Top of Page text

Humanity, nuance, originality, surprise-none of that is on display in Instead, its surface, crappy writing. A pack of writers sit around a table eating their pizza trying to beat a deadline writing whatever comes to mind forgoing logic, quality of the jokes and taste.  There’s no depth, no interesting quirks, Sheldon only exists to serve as a “comic” foil to his roommate Leonard, who serves to only cower and kiss his ass. If Sheldon was a bully with sociopath tendencies, which he has, then Leonard is a scared, wimpy, wispy weakling who’s afraid of his own shadow. The characters are annoying jerks- neither are unlikable in a funny way, but both are unlikable in an unlikable way.
His friends are equally horrible.
Leonard is supposed to be smart and possibly smarter than Sheldon, but his kvetching Jew shtick is beyond pathetic- there are some occasional signs of competition with this as Sheldon’s narcissism comes out whenever his intellect is challenged- again, not very funny. Leonard’s self-esteem is so low and his nerdiness so over-powering that it’s enormously hard to swallow that neighbor Penny would show an interest in him, but of course she does…but she is dumb of course, god forbid they write a beautiful girl in the Lorre universe that’s also smart. The romance between her and Leonard is phony, why a girl that hot would show the slightest interest in a cream puff like that is still a mystery even Colombo couldn’t solve.
Would it not be more interesting and funny if Penny were as smart as the guys….?
Anyone? ….Bueller?

The girl that Sheldon does have an interest can’t look like a real woman- sorry, Mayim Bialik is not easy on the eyes…but of course since she’s smart, a borderline genius, she has to look like an Ape dressed up as Bette Midler. Keep those clichés coming; we can’t have realistic people and identifiable human traits on display.
Howard is whatever he is, a punching bag for Leonard when Sheldon gets pissed off. Rajesh is Indian and that’s why he’s funny…I guess? Those two serve no purpose other than to reinforce old racial stereotypes and to fill the sitcom quota for “Dumb guy” and get a condescending look from Sheldon from time to time with the laugh tracking kick into over drive. Which itself is not a terrible thing, IF something was done, inject some personality, HUMOR, do SOMETHING, ANYTHING, but the laugh track ticks on every five seconds laughing off every trite stupid joke and nonsense one-liner. If that weren’t enough, it’s the geek pandering; throw some Nimoy references around (a funny way to show off Sheldon’s sociopath tendencies), have the gang dress up like a comic book characters- oh how funny!!…and best of all- lets revive the old fashioned stereotype of guys who like science also like Star Trek/Star Wars!  
I love both of those and I HATE science and it goes back and forth between those two distinct personality types mixing them up liberally showing the audience they have no clue- This is why the show is a fraud-it may not matter to most watching but the lack of edification is annoying. The show has no idea what the difference is between a Geek and Nerd and it shows.
Splitting hairs perhaps, but there is a huge quantifiable difference. A geek is someone who lives a reasonably normal, healthy life, but “geeks-out” over whatever they like, Star Trek, Star Wars, Lord of the Rings, movies in general…and that’s basically it…they go on about their lives, have a family and are usually socially sound, date are and fun people to be around. They usually have other interests, a job and are not afraid of expanding their horizons.

Bottom of Page text
Top of Dataset entries

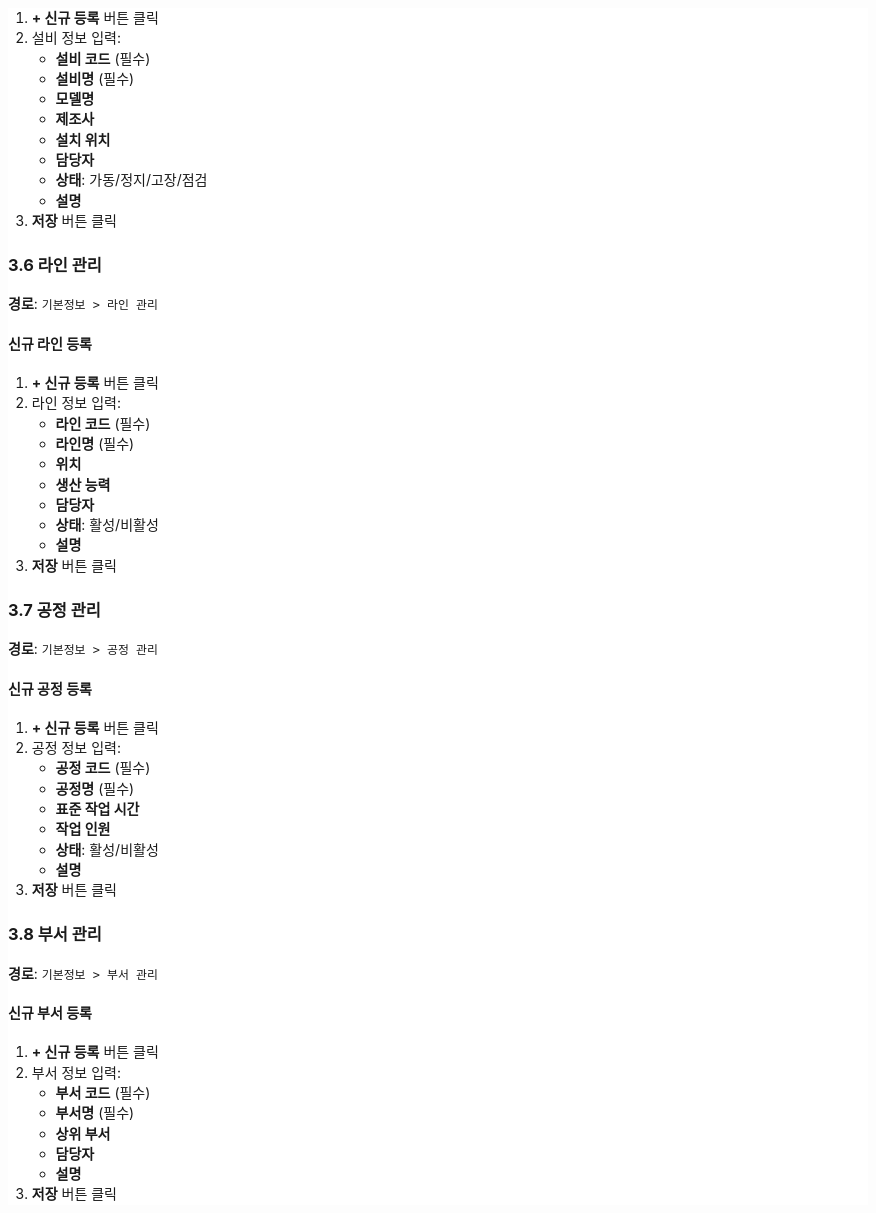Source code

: 1. **+ 신규 등록** 버튼 클릭
2. 설비 정보 입력:
   - **설비 코드** (필수)
   - **설비명** (필수)
   - **모델명**
   - **제조사**
   - **설치 위치**
   - **담당자**
   - **상태**: 가동/정지/고장/점검
   - **설명**
3. **저장** 버튼 클릭

### 3.6 라인 관리

**경로**: `기본정보 > 라인 관리`

#### 신규 라인 등록

1. **+ 신규 등록** 버튼 클릭
2. 라인 정보 입력:
   - **라인 코드** (필수)
   - **라인명** (필수)
   - **위치**
   - **생산 능력**
   - **담당자**
   - **상태**: 활성/비활성
   - **설명**
3. **저장** 버튼 클릭

### 3.7 공정 관리

**경로**: `기본정보 > 공정 관리`

#### 신규 공정 등록

1. **+ 신규 등록** 버튼 클릭
2. 공정 정보 입력:
   - **공정 코드** (필수)
   - **공정명** (필수)
   - **표준 작업 시간**
   - **작업 인원**
   - **상태**: 활성/비활성
   - **설명**
3. **저장** 버튼 클릭

### 3.8 부서 관리

**경로**: `기본정보 > 부서 관리`

#### 신규 부서 등록

1. **+ 신규 등록** 버튼 클릭
2. 부서 정보 입력:
   - **부서 코드** (필수)
   - **부서명** (필수)
   - **상위 부서**
   - **담당자**
   - **설명**
3. **저장** 버튼 클릭
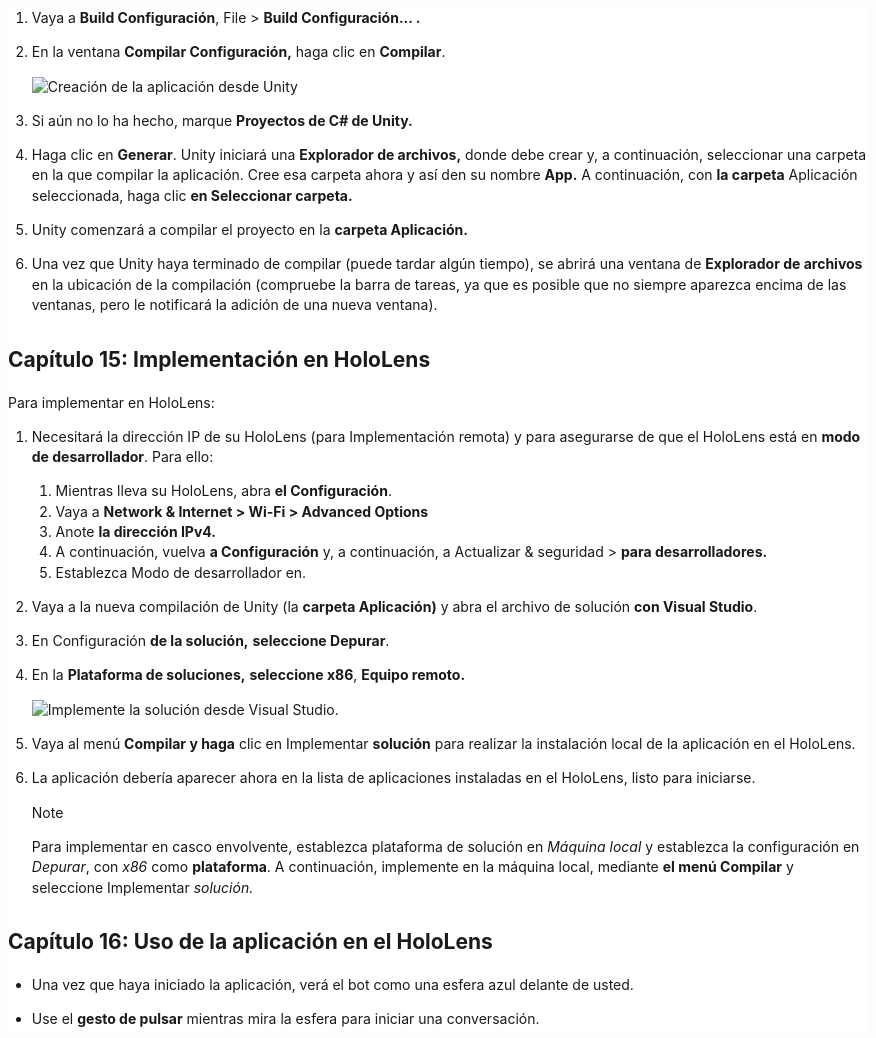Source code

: 1.  Vaya a **Build Configuración**, File > **Build Configuración... .**
2.  En la ventana **Compilar Configuración,** haga clic en **Compilar**.

    ![Creación de la aplicación desde Unity](images/AzureLabs-Lab312-38.png)

3.  Si aún no lo ha hecho, marque **Proyectos de C# de Unity.**
4.  Haga clic en **Generar**. Unity iniciará una **Explorador de archivos,** donde debe crear y, a continuación, seleccionar una carpeta en la que compilar la aplicación. Cree esa carpeta ahora y así den su nombre **App.** A continuación, con **la carpeta** Aplicación seleccionada, haga clic **en Seleccionar carpeta.** 
5.  Unity comenzará a compilar el proyecto en la **carpeta Aplicación.** 
6.  Una vez que Unity haya terminado de compilar (puede tardar algún tiempo), se abrirá una ventana de **Explorador de archivos** en la ubicación de la compilación (compruebe la barra de tareas, ya que es posible que no siempre aparezca encima de las ventanas, pero le notificará la adición de una nueva ventana).

## <a name="chapter-15--deploy-to-hololens"></a>Capítulo 15: Implementación en HoloLens

Para implementar en HoloLens:

1.  Necesitará la dirección IP de su HoloLens (para Implementación remota) y para asegurarse de que el HoloLens está en **modo de desarrollador**. Para ello:

    1. Mientras lleva su HoloLens, abra **el Configuración**.
    2. Vaya a **Network & Internet > Wi-Fi > Advanced Options**
    3. Anote **la dirección IPv4.**
    4. A continuación, vuelva **a Configuración** y, a continuación, a Actualizar & seguridad > **para desarrolladores.** 
    5. Establezca Modo de desarrollador en.

2.  Vaya a la nueva compilación de Unity (la **carpeta Aplicación)** y abra el archivo de solución **con Visual Studio**.
3.  En Configuración **de la solución,** **seleccione Depurar**.
4.  En la **Plataforma de soluciones,** **seleccione x86**, **Equipo remoto.** 

    ![Implemente la solución desde Visual Studio.](images/AzureLabs-Lab312-39.png)
 
5.  Vaya al menú **Compilar y haga** clic en Implementar **solución** para realizar la instalación local de la aplicación en el HoloLens.
6.  La aplicación debería aparecer ahora en la lista de aplicaciones instaladas en el HoloLens, listo para iniciarse.

    > [!NOTE]
    > Para implementar en casco  envolvente, establezca plataforma de  solución en *Máquina local* y establezca la configuración en *Depurar*, con *x86* como **plataforma**. A continuación, implemente en la máquina local, mediante **el menú Compilar** y seleccione Implementar *solución.* 

## <a name="chapter-16--using-the-application-on-the-hololens"></a>Capítulo 16: Uso de la aplicación en el HoloLens

- Una vez que haya iniciado la aplicación, verá el bot como una esfera azul delante de usted.

- Use el **gesto de pulsar** mientras mira la esfera para iniciar una conversación. 
 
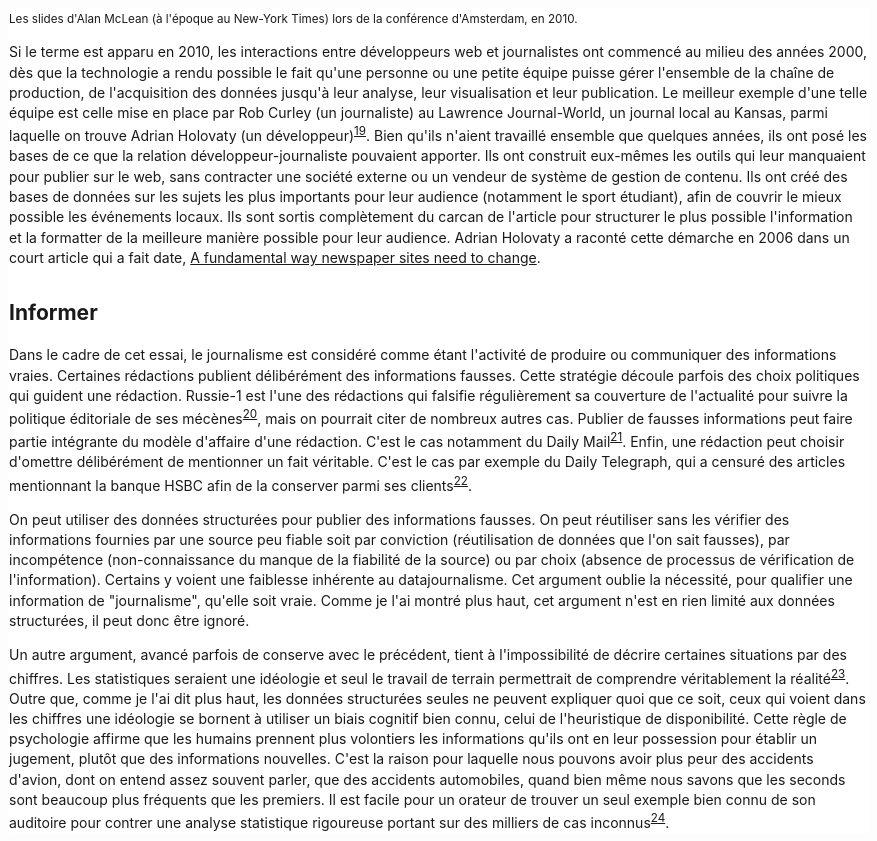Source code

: <small>Les slides d'Alan McLean (à l'époque au New-York Times) lors de la conférence d'Amsterdam, en 2010.</small>

Si le terme est apparu en 2010, les interactions entre développeurs web et journalistes ont commencé au milieu des années 2000, dès que la technologie a rendu possible le fait qu'une personne ou une petite équipe puisse gérer l'ensemble de la chaîne de production, de l'acquisition des données jusqu'à leur analyse, leur visualisation et leur publication. Le meilleur exemple d'une telle équipe est celle mise en place par Rob Curley (un journaliste) au Lawrence Journal-World, un journal local au Kansas, parmi laquelle on trouve Adrian Holovaty (un développeur)<sup><a name='note_19' href='#foot_19'>19</a></sup>. Bien qu'ils n'aient travaillé ensemble que quelques années, ils ont posé les bases de ce que la relation développeur-journaliste pouvaient apporter. Ils ont construit eux-mêmes les outils qui leur manquaient pour publier sur le web, sans contracter une société externe ou un vendeur de système de gestion de contenu. Ils ont créé des bases de données sur les sujets les plus importants pour leur audience (notamment le sport étudiant), afin de couvrir le mieux possible les événements locaux. Ils sont sortis complètement du carcan de l'article pour structurer le plus possible l'information et la formatter de la meilleure manière possible pour leur audience. Adrian Holovaty a raconté cette démarche en 2006 dans un court article qui a fait date, [A fundamental way newspaper sites need to change](http://www.holovaty.com/writing/fundamental-change/).

## Informer

Dans le cadre de cet essai, le journalisme est considéré comme étant l'activité de produire ou communiquer des informations vraies. Certaines rédactions publient délibérément des informations fausses. Cette stratégie découle parfois des choix politiques qui guident une rédaction. Russie-1 est l'une des rédactions qui falsifie régulièrement sa couverture de l'actualité pour suivre la politique éditoriale de ses mécènes<sup><a name='note_20' href='#foot_20'>20</a></sup>, mais on pourrait citer de nombreux autres cas. Publier de fausses informations peut faire partie intégrante du modèle d'affaire d'une rédaction. C'est le cas notamment du Daily Mail<sup><a name='note_21' href='#foot_21'>21</a></sup>. Enfin, une rédaction peut choisir d'omettre délibérément de mentionner un fait véritable. C'est le cas par exemple du Daily Telegraph, qui a censuré des articles mentionnant la banque HSBC afin de la conserver parmi ses clients<sup><a name='note_22' href='#foot_22'>22</a></sup>.

On peut utiliser des données structurées pour publier des informations fausses. On peut réutiliser sans les vérifier des informations fournies par une source peu fiable soit par conviction (réutilisation de données que l'on sait fausses), par incompétence (non-connaissance du manque de la fiabilité de la source) ou par choix (absence de processus de vérification de l'information). Certains y voient une faiblesse inhérente au datajournalisme. Cet argument oublie la nécessité, pour qualifier une information de "journalisme", qu'elle soit vraie. Comme je l'ai montré plus haut, cet argument n'est en rien limité aux données structurées, il peut donc être ignoré. 

Un autre argument, avancé parfois de conserve avec le précédent, tient à l'impossibilité de décrire certaines situations par des chiffres. Les statistiques seraient une idéologie et seul le travail de terrain permettrait de comprendre véritablement la réalité<sup><a name='note_23' href='#foot_23'>23</a></sup>. Outre que, comme je l'ai dit plus haut, les données structurées seules ne peuvent expliquer quoi que ce soit, ceux qui voient dans les chiffres une idéologie se bornent à utiliser un biais cognitif bien connu, celui de l'heuristique de disponibilité. Cette règle de psychologie affirme que les humains prennent plus volontiers les informations qu'ils ont en leur possession pour établir un jugement, plutôt que des informations nouvelles. C'est la raison pour laquelle nous pouvons avoir plus peur des accidents d'avion, dont on entend assez souvent parler, que des accidents automobiles, quand bien même nous savons que les seconds sont beaucoup plus fréquents que les premiers. Il est facile pour un orateur de trouver un seul exemple bien connu de son auditoire pour contrer une analyse statistique rigoureuse portant sur des milliers de cas inconnus<sup><a name='note_24' href='#foot_24'>24</a></sup>.
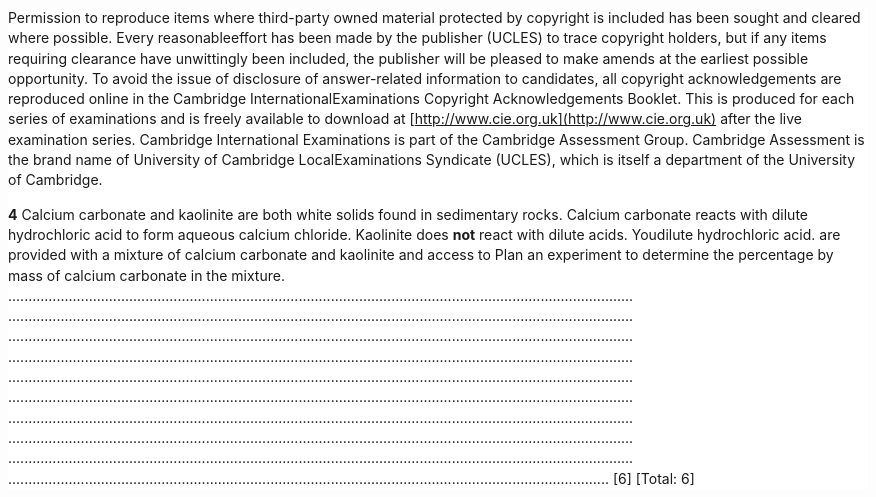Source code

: Permission to reproduce items where third-party owned material protected by copyright is included has been sought and cleared where possible. Every reasonableeffort has been made by the publisher (UCLES) to trace copyright holders, but if any items requiring clearance have unwittingly been included, the publisher will be pleased to make amends at the earliest possible opportunity. To avoid the issue of disclosure of answer-related information to candidates, all copyright acknowledgements are reproduced online in the Cambridge InternationalExaminations Copyright Acknowledgements Booklet. This is produced for each series of examinations and is freely available to download at [http://www.cie.org.uk](http://www.cie.org.uk) after the live examination series. Cambridge International Examinations is part of the Cambridge Assessment Group. Cambridge Assessment is the brand name of University of Cambridge LocalExaminations Syndicate (UCLES), which is itself a department of the University of Cambridge. 

**4** Calcium carbonate and kaolinite are both white solids found in sedimentary rocks. Calcium carbonate reacts with dilute hydrochloric acid to form aqueous calcium chloride. Kaolinite does **not** react with dilute acids. Youdilute hydrochloric acid. are provided with a mixture of calcium carbonate and kaolinite and access to Plan an experiment to determine the percentage by mass of calcium carbonate in the mixture. ........................................................................................................................................................... ........................................................................................................................................................... ........................................................................................................................................................... ........................................................................................................................................................... ........................................................................................................................................................... ........................................................................................................................................................... ........................................................................................................................................................... ........................................................................................................................................................... ........................................................................................................................................................... ..................................................................................................................................................... [6] [Total: 6]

Bottom of Dataset entries

Transcribe the passage of the sitcom critique starting at "Leonard is supposed" and ending at "Anyone? ….Bueller?".

Leonard is supposed to be smart and possibly smarter than Sheldon, but his kvetching Jew shtick is beyond pathetic- there are some occasional signs of competition with this as Sheldon’s narcissism comes out whenever his intellect is challenged- again, not very funny. Leonard’s self-esteem is so low and his nerdiness so over-powering that it’s enormously hard to swallow that neighbor Penny would show an interest in him, but of course she does…but she is dumb of course, god forbid they write a beautiful girl in the Lorre universe that’s also smart. The romance between her and Leonard is phony, why a girl that hot would show the slightest interest in a cream puff like that is still a mystery even Colombo couldn’t solve.
Would it not be more interesting and funny if Penny were as smart as the guys….?
Anyone? ….Bueller?